Édito

France: des airs de Famille Addams

France: des airs de famille Addams
Discours du nouveau ministre de l'Intérieur, Bruno Retailleau. KEYSTONE
France

L’état de grâce n’aura duré que quelques secondes! Le gouvernement français annoncé samedi par le premier ministre, Michel Barnier, ressemble déjà à la Famille Addams. Il faut dire que l’investiture partait d’un mauvais pied: illégitime, car contraire au choix des urnes; imposée au forceps par un Emmanuel Macron de plus en plus autocrate; et portée par le représentant d’un parti (Les Républicains) battu aux élections…

Comme cet attelage de bric et de broc doit compter sur la bienveillance de l’extrême droite, son caractère réactionnaire était annoncé. Mais les associations de défense des droits des femmes et des minorités sexuelles se sont étouffées à mesure que les pedigrees des noms de ministres étaient dévoilés11Elsa de la Roche Saint-André, «IVG, droits LGBT, écoles privées: un gouvernement marqué par les positions très conservatrices de plusieurs ministres», Check News de Libération du 22 septembre.

On retrouve dans la nouvelle équipe gouvernementale une série d’habitué·es de la «Manif pour tous», comme Laurence Garnier (secrétaire d’Etat à la Consommation) et Bruno Retailleau (ministre de l’Intérieur) qui ont défilé contre le mariage pour les personnes de même genre. La première a même annoncé qu’elle refuserait de célébrer de telles unions. On les retrouve sans surprise opposé·es à la sanctuarisation du droit à l’IVG dans la Constitution.

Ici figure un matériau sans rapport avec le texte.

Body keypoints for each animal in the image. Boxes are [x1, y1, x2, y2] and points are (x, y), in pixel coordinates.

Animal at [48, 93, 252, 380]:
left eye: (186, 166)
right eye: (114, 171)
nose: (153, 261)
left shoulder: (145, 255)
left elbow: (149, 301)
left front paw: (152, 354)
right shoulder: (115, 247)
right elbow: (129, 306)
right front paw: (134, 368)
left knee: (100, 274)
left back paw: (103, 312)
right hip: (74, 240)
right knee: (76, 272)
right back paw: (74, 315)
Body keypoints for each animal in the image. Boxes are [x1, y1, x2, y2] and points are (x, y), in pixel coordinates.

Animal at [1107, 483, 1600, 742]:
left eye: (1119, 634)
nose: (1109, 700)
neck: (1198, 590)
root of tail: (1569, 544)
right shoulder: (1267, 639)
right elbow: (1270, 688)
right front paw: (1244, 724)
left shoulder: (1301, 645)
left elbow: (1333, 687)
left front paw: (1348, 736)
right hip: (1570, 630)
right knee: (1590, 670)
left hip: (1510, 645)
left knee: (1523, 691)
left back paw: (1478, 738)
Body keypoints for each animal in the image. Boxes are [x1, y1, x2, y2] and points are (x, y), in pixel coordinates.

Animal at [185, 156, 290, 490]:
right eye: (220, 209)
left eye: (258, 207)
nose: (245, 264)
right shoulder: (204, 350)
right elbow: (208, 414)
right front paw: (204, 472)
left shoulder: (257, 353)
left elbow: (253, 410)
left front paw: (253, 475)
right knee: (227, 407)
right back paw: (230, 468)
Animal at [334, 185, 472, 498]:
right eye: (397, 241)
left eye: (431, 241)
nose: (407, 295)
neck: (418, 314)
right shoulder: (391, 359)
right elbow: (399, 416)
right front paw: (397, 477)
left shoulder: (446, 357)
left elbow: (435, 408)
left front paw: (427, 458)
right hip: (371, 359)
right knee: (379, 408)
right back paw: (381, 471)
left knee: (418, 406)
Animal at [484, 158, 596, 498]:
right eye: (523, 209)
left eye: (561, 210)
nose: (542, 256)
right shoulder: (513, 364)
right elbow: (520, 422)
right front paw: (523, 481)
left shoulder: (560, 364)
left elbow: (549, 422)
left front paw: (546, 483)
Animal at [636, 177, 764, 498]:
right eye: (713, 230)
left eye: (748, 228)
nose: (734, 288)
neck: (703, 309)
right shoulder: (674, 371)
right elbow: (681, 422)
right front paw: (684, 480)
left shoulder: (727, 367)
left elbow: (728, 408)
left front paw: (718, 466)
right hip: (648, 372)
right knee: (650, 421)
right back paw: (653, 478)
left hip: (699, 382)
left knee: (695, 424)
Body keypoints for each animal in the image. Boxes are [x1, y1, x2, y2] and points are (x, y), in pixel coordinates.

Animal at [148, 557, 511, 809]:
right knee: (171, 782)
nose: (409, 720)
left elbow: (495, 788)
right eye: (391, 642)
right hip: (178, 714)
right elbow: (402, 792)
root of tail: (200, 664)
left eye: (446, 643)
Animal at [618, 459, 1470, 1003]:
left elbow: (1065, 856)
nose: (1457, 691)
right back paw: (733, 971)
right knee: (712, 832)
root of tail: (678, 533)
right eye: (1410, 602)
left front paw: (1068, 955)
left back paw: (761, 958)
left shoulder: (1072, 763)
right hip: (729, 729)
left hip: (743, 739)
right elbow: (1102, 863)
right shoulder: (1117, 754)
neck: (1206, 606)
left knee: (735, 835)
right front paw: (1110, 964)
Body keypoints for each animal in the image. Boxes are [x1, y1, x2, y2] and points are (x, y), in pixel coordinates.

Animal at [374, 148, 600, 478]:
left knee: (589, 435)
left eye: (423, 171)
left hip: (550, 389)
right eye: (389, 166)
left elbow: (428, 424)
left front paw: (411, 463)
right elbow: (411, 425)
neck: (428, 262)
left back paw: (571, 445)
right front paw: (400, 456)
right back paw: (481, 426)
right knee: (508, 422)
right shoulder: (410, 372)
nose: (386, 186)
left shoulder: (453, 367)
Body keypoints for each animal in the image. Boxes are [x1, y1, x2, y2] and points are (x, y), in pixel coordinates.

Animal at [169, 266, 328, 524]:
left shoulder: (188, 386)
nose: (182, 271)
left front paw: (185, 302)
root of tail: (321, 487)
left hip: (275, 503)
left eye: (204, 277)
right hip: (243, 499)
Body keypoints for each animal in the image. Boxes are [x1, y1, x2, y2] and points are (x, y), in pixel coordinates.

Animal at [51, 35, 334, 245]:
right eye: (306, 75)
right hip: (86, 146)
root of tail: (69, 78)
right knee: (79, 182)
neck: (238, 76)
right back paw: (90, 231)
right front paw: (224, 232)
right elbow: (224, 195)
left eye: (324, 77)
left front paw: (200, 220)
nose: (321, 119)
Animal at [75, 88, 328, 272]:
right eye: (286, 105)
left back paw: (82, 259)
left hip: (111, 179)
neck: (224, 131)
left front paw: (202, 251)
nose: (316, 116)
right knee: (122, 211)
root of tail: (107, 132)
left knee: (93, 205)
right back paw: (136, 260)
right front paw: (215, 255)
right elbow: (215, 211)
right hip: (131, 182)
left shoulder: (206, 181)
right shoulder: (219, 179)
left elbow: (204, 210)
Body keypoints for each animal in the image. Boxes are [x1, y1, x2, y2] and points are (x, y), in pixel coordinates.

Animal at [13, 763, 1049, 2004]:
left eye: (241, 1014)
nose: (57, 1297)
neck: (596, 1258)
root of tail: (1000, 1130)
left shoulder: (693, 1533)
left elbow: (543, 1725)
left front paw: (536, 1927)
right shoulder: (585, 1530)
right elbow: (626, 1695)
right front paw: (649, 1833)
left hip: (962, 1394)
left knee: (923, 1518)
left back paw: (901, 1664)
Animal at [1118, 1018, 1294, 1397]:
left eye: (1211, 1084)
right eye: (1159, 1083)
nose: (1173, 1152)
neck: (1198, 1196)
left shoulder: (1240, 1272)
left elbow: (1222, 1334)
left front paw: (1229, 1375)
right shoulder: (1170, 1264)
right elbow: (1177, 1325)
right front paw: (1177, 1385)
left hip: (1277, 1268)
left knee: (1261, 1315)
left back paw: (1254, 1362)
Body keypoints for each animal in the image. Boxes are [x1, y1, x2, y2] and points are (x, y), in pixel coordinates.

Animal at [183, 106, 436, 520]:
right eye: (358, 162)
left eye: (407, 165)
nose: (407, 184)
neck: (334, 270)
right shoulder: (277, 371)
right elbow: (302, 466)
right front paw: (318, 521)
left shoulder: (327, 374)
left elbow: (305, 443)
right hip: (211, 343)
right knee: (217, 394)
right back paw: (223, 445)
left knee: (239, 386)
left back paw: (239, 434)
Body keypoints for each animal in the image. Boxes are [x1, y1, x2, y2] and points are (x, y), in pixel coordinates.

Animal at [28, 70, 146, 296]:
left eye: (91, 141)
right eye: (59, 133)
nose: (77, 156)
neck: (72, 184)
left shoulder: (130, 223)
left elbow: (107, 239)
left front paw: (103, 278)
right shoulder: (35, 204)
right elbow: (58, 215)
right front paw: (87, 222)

En tout, Libération recense treize ministres ou secrétaires d’Etat sur un collège de 39 (un tiers, donc!) qui se sont illustré·es par des positions réactionnaires sur les questions de droits fondamentaux. Qu’il s’agisse de l’interdiction des monstrueuses thérapies de conversion, de tentatives de proscrire les transitions de genre chez les mineur·es, de leur refus d’ouvrir la procréation médicalement assistée aux couples de femmes ou aux femmes seules, ou en considérant que le climat homophobe et sexiste dénoncé dans l’établissement privé Stanislas – sous contrat avec l’Etat – serait motivé par une haine des écoles sélectes où se cooptent les élites comme la France les affectionne tant. Verrue supplémentaire sur cette trogne des mauvais jours, on peut y ajouter un ministre coronasceptique et adepte des théories disqualifiées du professeur Raoult sur l’hydroxychloroquine en la personne du ministre de la Recherche – excusez du peu –, Patrick Hetzel.

Les plus modéré·es de cette inquiétante camarilla justifient leur refus, par exemple, de la constitutionnalisation de l’avortement par l’affirmation que ce droit ne serait pas menacé en France. On se dit au contraire que face à cette offensive sous haut-patronnage de l’extrême droite, une telle sanctuarisation est une garantie salutaire. On ne pensait simplement pas qu’elle devrait être activée aussi rapidement.